(Source texts of formatted documents)

________________

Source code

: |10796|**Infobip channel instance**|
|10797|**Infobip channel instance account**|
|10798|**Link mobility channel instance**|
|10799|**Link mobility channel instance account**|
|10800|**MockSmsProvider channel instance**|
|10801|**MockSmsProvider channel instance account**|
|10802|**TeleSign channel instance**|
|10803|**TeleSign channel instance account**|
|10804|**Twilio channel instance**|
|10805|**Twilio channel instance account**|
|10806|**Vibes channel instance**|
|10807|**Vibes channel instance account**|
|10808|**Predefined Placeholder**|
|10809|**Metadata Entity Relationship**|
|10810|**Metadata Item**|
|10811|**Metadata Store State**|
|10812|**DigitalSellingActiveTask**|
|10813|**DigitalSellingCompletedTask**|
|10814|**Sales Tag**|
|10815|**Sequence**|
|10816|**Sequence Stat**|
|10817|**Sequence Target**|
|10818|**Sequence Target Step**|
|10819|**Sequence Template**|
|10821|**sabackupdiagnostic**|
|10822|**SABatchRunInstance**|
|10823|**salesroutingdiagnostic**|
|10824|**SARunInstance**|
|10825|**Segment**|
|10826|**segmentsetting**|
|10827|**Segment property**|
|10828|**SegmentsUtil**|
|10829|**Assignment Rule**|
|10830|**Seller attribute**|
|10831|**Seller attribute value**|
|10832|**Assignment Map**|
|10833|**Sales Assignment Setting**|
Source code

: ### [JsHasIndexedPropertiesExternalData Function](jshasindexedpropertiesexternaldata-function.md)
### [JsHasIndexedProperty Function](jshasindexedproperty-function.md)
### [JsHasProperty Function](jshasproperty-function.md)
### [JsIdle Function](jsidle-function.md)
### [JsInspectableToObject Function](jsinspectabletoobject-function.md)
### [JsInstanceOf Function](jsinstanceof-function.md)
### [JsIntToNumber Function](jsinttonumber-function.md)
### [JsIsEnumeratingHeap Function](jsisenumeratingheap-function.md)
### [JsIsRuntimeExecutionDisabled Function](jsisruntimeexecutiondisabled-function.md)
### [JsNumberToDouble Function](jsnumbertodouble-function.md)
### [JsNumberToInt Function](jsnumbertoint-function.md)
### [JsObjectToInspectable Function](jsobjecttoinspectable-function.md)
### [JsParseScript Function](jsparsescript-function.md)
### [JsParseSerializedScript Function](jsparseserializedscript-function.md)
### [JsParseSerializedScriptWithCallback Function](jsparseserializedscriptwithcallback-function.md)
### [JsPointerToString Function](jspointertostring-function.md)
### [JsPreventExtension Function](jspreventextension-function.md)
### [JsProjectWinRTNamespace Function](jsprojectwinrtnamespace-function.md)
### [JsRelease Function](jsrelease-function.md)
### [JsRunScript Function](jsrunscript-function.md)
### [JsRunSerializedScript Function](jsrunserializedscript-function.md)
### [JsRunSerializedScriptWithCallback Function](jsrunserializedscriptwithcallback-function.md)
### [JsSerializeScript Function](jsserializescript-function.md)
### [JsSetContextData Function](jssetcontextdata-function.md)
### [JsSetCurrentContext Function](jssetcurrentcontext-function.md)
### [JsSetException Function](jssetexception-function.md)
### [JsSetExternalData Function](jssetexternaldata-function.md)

________________

▸ What is being asked
Please identify each line in the records above that contains the string "attribute" and copy those lines out. Letter case counts.

▸ Task response
|10830|**Seller attribute**|
|10831|**Seller attribute value**|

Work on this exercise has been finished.